小田凱人が史上3人目の生涯ゴールデンスラムを達成
「全米オープン」(アメリカ・ニューヨーク)車いすテニス男子シングルス決勝が現地9月6日に行われ、第1シードの小田凱人(東海理化/世界ランク1位)が、第4シードのグスタボ・フェルナンデス(アルゼンチン/同4位)を6-2,3-6,7-6[13-11]で下して、グランドスラムとパラリンピックをすべて制する生涯ゴールデンスラムを達成した。
【動画】小田凱人 涙の“生涯ゴールデンスラム”達成!決勝ハイライト
19歳の小田は、今季1月の全豪オープンでは準優勝だったものの、続く全仏オープン、ウィンブルドンを制している。
昨年のパリ・パラリンピックで金メダルを獲得している小田にとって、すべてのグランドスラムとパラリンピックを制覇する“生涯ゴールデンスラム”に残すは全米オープンのタイトルのみ。
昨年はパリ・パラリンピックのため開催されなかった全米オープン。
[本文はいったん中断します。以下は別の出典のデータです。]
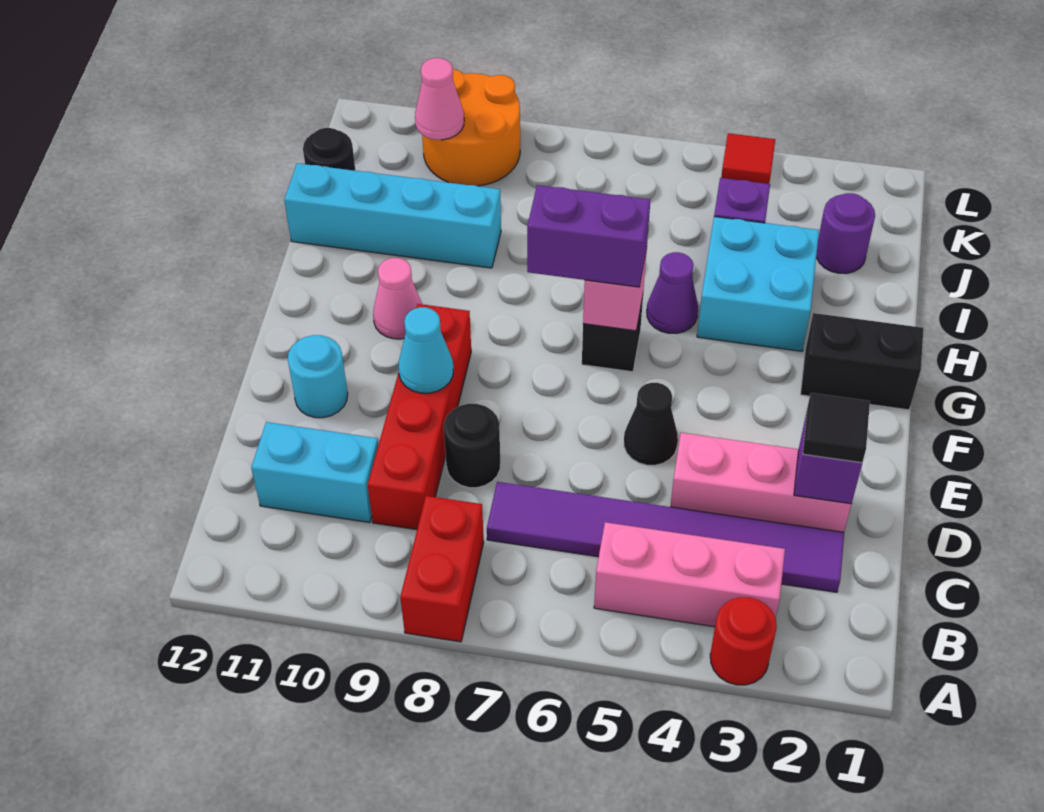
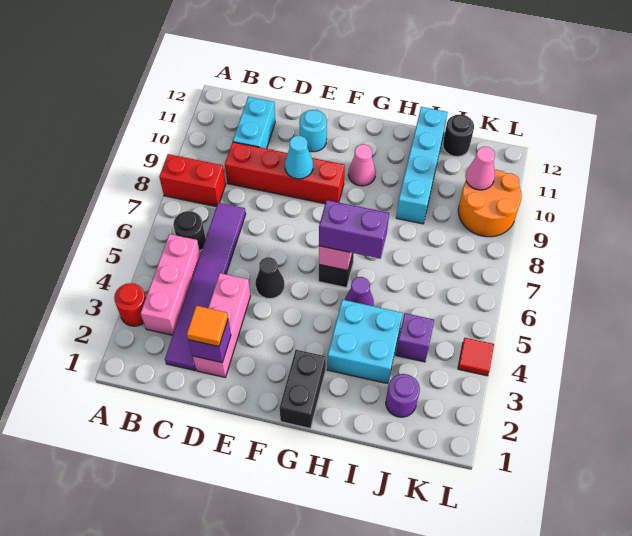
black 1x1 tile [803,393,870,463] -> orange 1x1 tile [187,306,228,346]
black 1x1 round brick [444,404,500,488] -> black 1x1 round brick moved to [173,211,206,251]
purple 1x2 brick [527,185,651,287] -> purple 1x2 brick turned to [319,200,389,259]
2022年は8強、2023年は1回戦敗退だった。3度目の出場となった今大会は、1回戦でケーシー・ラッツラフ(アメリカ/同8位)を6-1,6-0、準々決勝でセルゲイ・リソフ(イスラエル/同15位)を6-3,6-2、準決勝で第3シードのマーティン・デラプエンテ(スペイン/同3位)を6-3,6-3で下して、決勝に進んでいる。
決勝の相手となったのは、準決勝で第2シードのアルフィー・ヒュウェット(イギリス/同2位)を6-7(4),6-1,6-4の逆転で破ったフェルナンデス。直接対決では小田が10勝2敗と勝ち越しており、5連勝中としている。
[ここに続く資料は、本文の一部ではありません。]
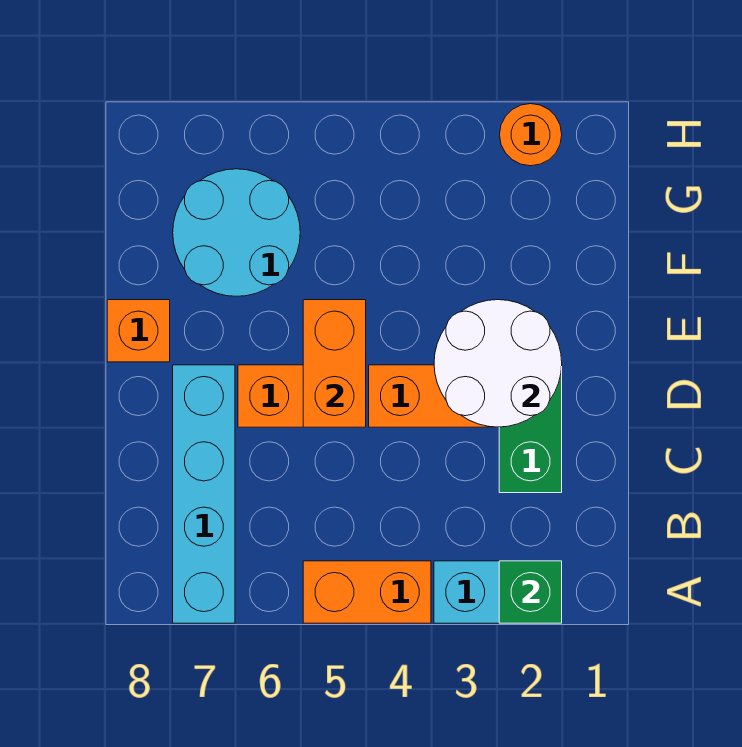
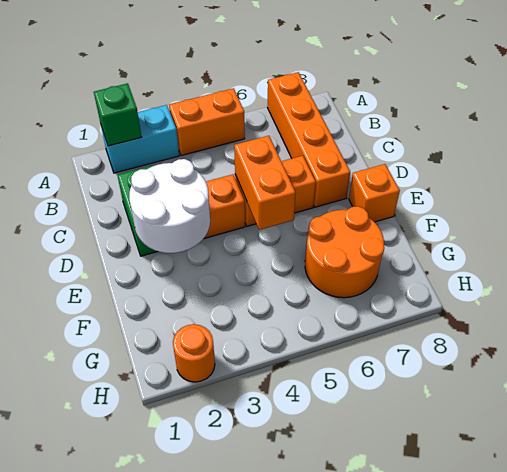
cyan 1x4 brick [173,365,235,623] -> orange 1x4 brick [267,72,350,207]
cyan 2x2 round brick [173,169,300,296] -> orange 2x2 round brick [305,206,384,298]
今大会のダブルスを制している2人の対決。小田は、第1ゲームでブレークを許したものの、第3ゲームでサービスキープして落ち着きを取り戻す。すると、持ち味の展開の速い攻撃で次々とウィナーを獲得。流れを自ら手繰り寄せ、0-2から6ゲームを連取して第1セットを奪う。
勢いに乗りたいところだが、第2セットはフェルナンデスが巧みなボールコントロールでテニスのうまさを披露。5ゲーム連取で一気に突き放して、小田は3-6でセットを失う。
運命の最終セット、小田は積極的な姿勢を崩さずに3ゲーム連取で好スタートを切る。だが、フェルナンデスもじわじわと追い上げて6-6に。10ポイントマッチタイブレークにもつれた。
1ポイントの重みが増す中、6-9とフェルナンデスにチャンピオンシップポイントを握られる。しかし、ここでも迷わずラケットを振り抜く小田。鮮やかなウィナーを奪って大ピンチをしのぐと、最後はフォアハンドのリターンエース。
敗戦寸前から優勝をもぎ取り、男子では国枝慎吾、女子ではディーデ・デグロート(オランダ)に次いで3人目となる生涯ゴールデンスラムの快挙を、史上最年少19歳3か月で成し遂げた。
表彰式では「感情があふれてしまった」と人目をはばからず涙を流した。19歳での偉業達成に、「若すぎるとは思っていない。一歩一歩ここまで来た。いきなりジャンプアップしたわけでなく、毎日練習して毎日キャリアを積み重ねてきた」と言う。
7月のウィンブルドン後から常に“優勝”の二文字をイメージし、「このトロフィーを掲げること、勝ってどう喜ぶかまで想像していた。
次の目標は、車いすテニスの試合を大きなスタジアムで行うこと。「僕の旅は、普通にスタジアムでプレーできるまで止まらない。もしそこでプレーできたら、観客に試合を楽しんでもらえる、その自信がある。僕自身のためにも、このスポーツのためにもやりたいことがたくさんある」と、新たなゴールへ向かっていく。